En 2010, Dimitry Medvedev, alors président de la Fédération de Russia, annonça le démantèlement de toutes leurs infrastructures de production d’armes chimiques et bactériologiques, conformément aux engagements de la convention de 1997. La destruction des stocks d’armes chimiques, quand à eux, devait avoir lieu en 2012, puis en 2015, pour au final avoir été reportée à 2020. Mais ces annonces officielles pourraient bien n’avoir été que de la poudre aux yeux, et Moscou pourrait bel et bien toujours détenir un programme d’armes chimiques, armes qui auraient été employées dans les attaques de plusieurs dissidents ou opposants politiques, y compris celle d’Alexandre Navalny, dans une saga qui défraya la chronique il y a 3 mois.
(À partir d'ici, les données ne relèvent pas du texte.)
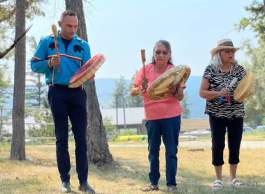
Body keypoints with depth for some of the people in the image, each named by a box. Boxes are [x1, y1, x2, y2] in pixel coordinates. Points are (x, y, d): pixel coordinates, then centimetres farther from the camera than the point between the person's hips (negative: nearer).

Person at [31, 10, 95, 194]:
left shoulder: (83, 45, 8)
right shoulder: (47, 42, 4)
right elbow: (35, 65, 4)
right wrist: (49, 64, -14)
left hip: (77, 92, 2)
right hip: (57, 92, -1)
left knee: (81, 137, -1)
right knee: (62, 137, 3)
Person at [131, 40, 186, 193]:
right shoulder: (146, 70, -2)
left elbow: (180, 97, -6)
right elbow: (132, 91, -2)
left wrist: (175, 90, -26)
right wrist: (139, 90, -23)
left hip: (171, 116, -2)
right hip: (152, 117, 2)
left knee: (171, 151, 1)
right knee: (153, 151, 10)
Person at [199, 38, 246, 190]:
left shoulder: (240, 69, 1)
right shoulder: (211, 70, -6)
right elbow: (202, 92, -7)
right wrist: (218, 93, -22)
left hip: (236, 114, 3)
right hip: (217, 114, -2)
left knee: (235, 145, 8)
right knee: (218, 145, 0)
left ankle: (234, 177, 22)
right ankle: (219, 178, 13)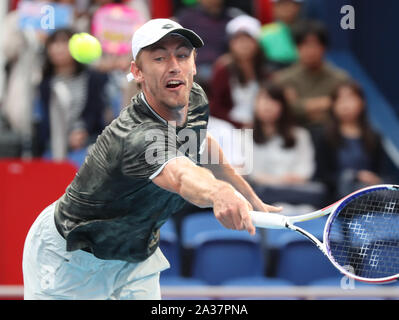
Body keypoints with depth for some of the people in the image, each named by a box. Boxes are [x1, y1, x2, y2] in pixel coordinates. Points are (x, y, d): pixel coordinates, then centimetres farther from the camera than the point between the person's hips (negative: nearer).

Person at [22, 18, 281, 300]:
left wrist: (253, 200, 19)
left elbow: (203, 145, 15)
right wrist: (219, 193, -79)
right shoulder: (135, 137, -37)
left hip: (136, 252, 7)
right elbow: (182, 176, -58)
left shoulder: (196, 100, -9)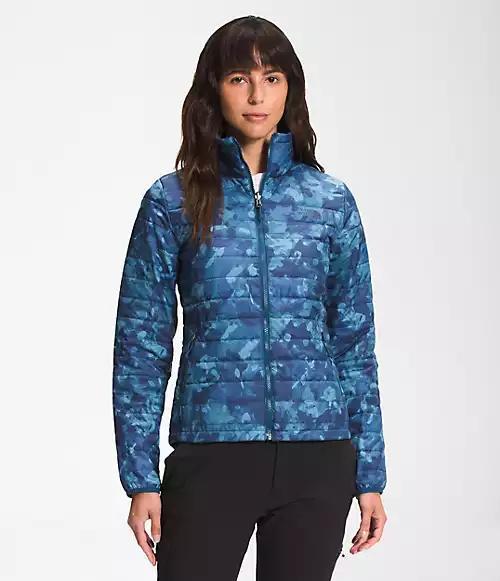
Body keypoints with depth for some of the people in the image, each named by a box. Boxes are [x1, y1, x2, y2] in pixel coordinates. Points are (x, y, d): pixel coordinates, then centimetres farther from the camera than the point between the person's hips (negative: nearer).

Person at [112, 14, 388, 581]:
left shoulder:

C’est en tous cas ce qui ressort d’une enquête approfondie menée par le collectif Bellingcat, à qui l’on doit notamment l’identification de l’implication russe dans la destruction du vol MH17 au dessus de l’Ukraine en 2015. Dans une enquête d’une rigueur exemplaire, et reposant sur une méthodologie présentée dans un article annexe, Bellingcat montre en effet qu’Alexandre Navalny a été effectivement victime d’un empoisonnement à une substance chimique appartenant au groupe Novichok, résultant d’une opération menée par les services de renseignement russes, le FSB et le GRU.
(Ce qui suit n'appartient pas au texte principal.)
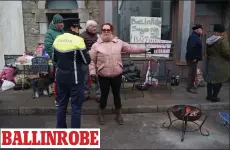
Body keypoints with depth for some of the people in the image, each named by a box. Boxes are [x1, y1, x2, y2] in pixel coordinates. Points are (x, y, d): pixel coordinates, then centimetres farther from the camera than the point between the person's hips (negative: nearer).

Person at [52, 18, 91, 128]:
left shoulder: (57, 39, 5)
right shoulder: (77, 40, -14)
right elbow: (86, 60, -10)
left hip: (60, 76, 6)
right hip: (74, 77, -6)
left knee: (62, 104, 18)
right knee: (76, 105, 4)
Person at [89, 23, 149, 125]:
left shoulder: (119, 42, 1)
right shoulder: (96, 45, -5)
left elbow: (131, 49, 9)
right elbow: (92, 60, -3)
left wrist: (145, 49, 9)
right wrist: (93, 73, -11)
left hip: (117, 75, 2)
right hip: (103, 76, -2)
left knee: (116, 94, 15)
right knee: (104, 95, 8)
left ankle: (118, 114, 33)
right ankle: (101, 114, 32)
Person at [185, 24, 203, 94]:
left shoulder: (196, 36, 16)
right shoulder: (193, 37, -17)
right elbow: (191, 48, -26)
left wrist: (196, 58, 16)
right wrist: (193, 58, -25)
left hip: (194, 58, 10)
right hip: (192, 59, -10)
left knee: (193, 73, 18)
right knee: (192, 73, -4)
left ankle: (191, 86, 29)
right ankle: (190, 88, 5)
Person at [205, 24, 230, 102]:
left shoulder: (210, 40, 8)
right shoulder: (222, 40, -16)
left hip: (211, 63, 8)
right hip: (220, 64, -8)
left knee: (211, 79, 14)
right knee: (219, 80, 1)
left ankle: (209, 95, 21)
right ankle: (214, 97, 6)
Surtout, elle montre que les ingénieurs chimistes et une partie des équipements et savoir-faire issus des programmes militaires chimiques soit-disant démantelés en 2010, ont été en réalité transférés dans deux instituts, le State Research Experimental Institute of Military Medicine basé à Saint-Peterbourgs, et l’institut SC Signal, basé à Moscou. Ces deux instituts ont, depuis, poursuivi le developpement de nouveaux agents chimiques neurotoxiques, et notamment fait évoluer la famille Novichok, de sorte à contourner, au fil du temps, l’évolution de la législation internationale notamment sur les composants du poison. Les accusations qui visaient jusqu’ici Moscou étaient avant tout circonstancielle, et désignaient la Russie sans pouvoir en apporter une preuve absolue. Mais l’enquête menée par Bellingcat comble toutes les zones d’ombre qui étaient mis en avant par le gouvernement russe pour « clamer son innocence ».
Cette enquête va très certainement être passée au peigne fin par les services de renseignement européens, pour en évaluer la solidité. Mais si ces accusations sont étayées et que l’existence d’un programme d’armes chimiques fantômes est effectivement mis au jour, les conséquences pour les relations entre la Russie et l’Europe, et plus largement tout le camps occidental, pourraient être très importantes. On pense notamment au programme Nord Stream 2, un gazoduc sensé relier l’Allemagne à la Russie en passant par la Mer Baltique et non par l’Ukraine comme précédemment, au sujet duquel Moscou comme Berlin fondaient de grands espoirs. Si le dossier de Bellingcat est solide, Angela Merkel aura le plus grand mal pour continuer à soutenir ce projet, même si Gerhard Schroeder en est à l’origine.
Cette enquête pourrait dès lors signer un regain de tension entre la Russie et l’Europe, et par extension avec l’OTAN et les Etats-Unis, alors même que les relations sont aujourd’hui loin d’être apaisées, et précipiter le rapprochement militaire entre Moscou et Pékin, le scénario le plus redouté par l’occident aujourd’hui.